* **PROBLEM TO WORK ON**: Update the material below by changing every instance of "chart" to "graph" and leaving everything else as it is. Leave the pictures out of your answer.

<<<<

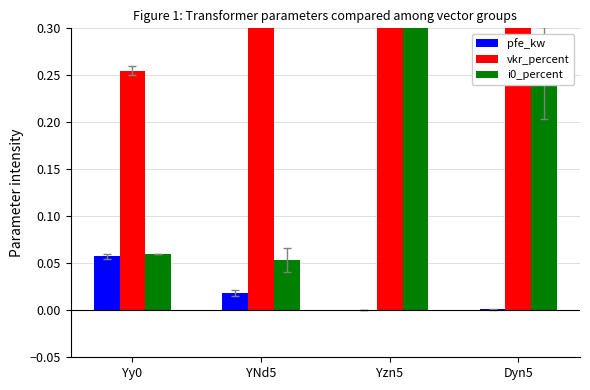

At which label does vkr_percent first exceed 1?

Yzn5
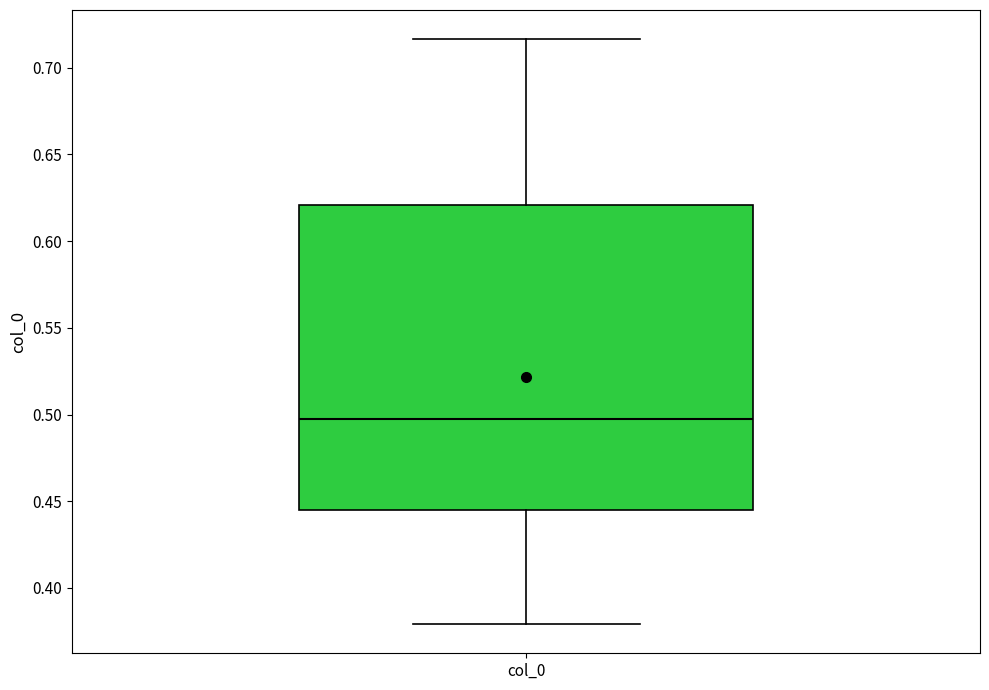

Read this box plot against the y-axis: the position of the median line, the range covered by the box, and the ends of both whiskers. The values are not printed on the chart, so give them approximately, as read against the axis.

median 0.495, box 0.445 to 0.620, whiskers 0.380 to 0.715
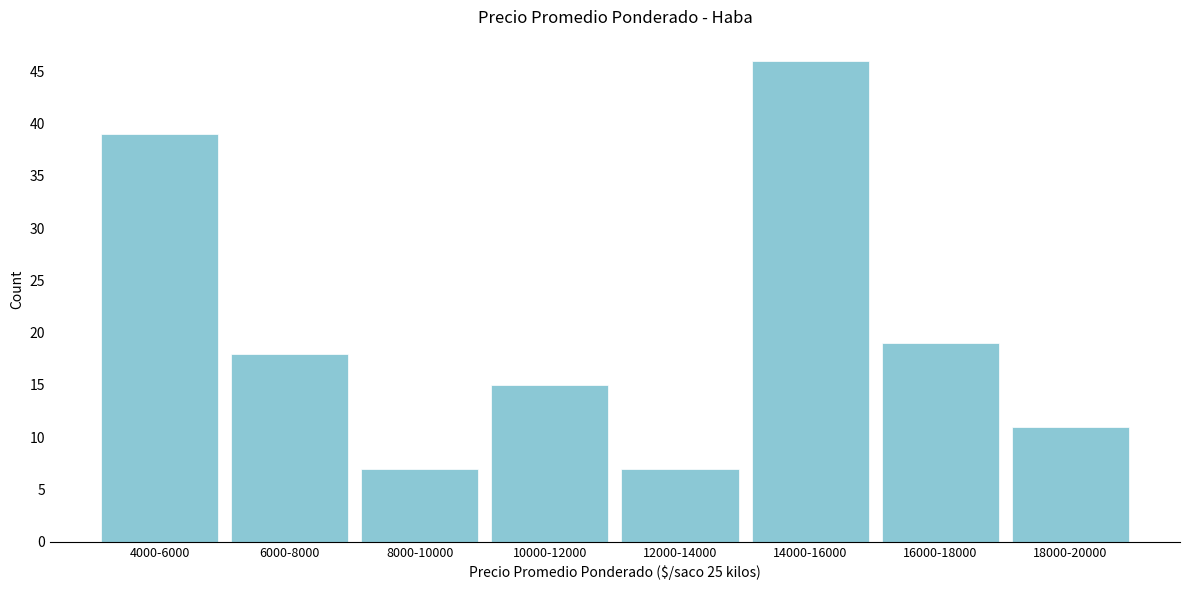

Reading left to right, what are all the values shown in this chart?

39	18	7	15	7	46	19	11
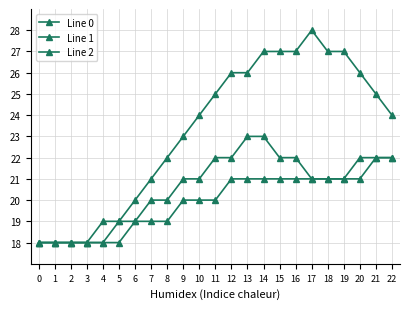

Does the chart have visible grid lines?

Yes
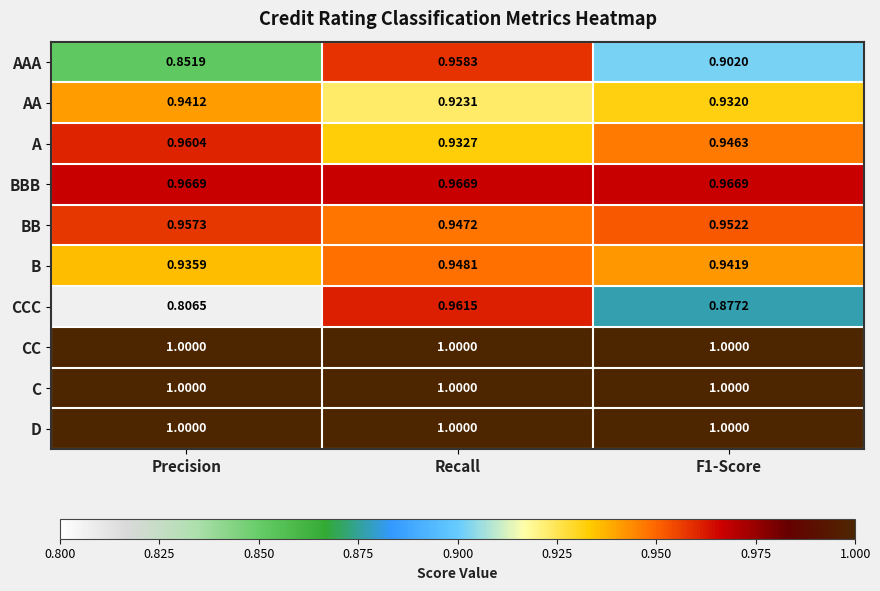

Between Precision and F1-Score, which series saw the biggest shift?

CCC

>>>>

* **RESULT FOR THIS EXERCISE**:
At which label does vkr_percent first exceed 1?

Yzn5

Read this box plot against the y-axis: the position of the median line, the range covered by the box, and the ends of both whiskers. The values are not printed on the graph, so give them approximately, as read against the axis.

median 0.495, box 0.445 to 0.620, whiskers 0.380 to 0.715

Reading left to right, what are all the values shown in this graph?

39	18	7	15	7	46	19	11

Does the graph have visible grid lines?

Yes

Between Precision and F1-Score, which series saw the biggest shift?

CCC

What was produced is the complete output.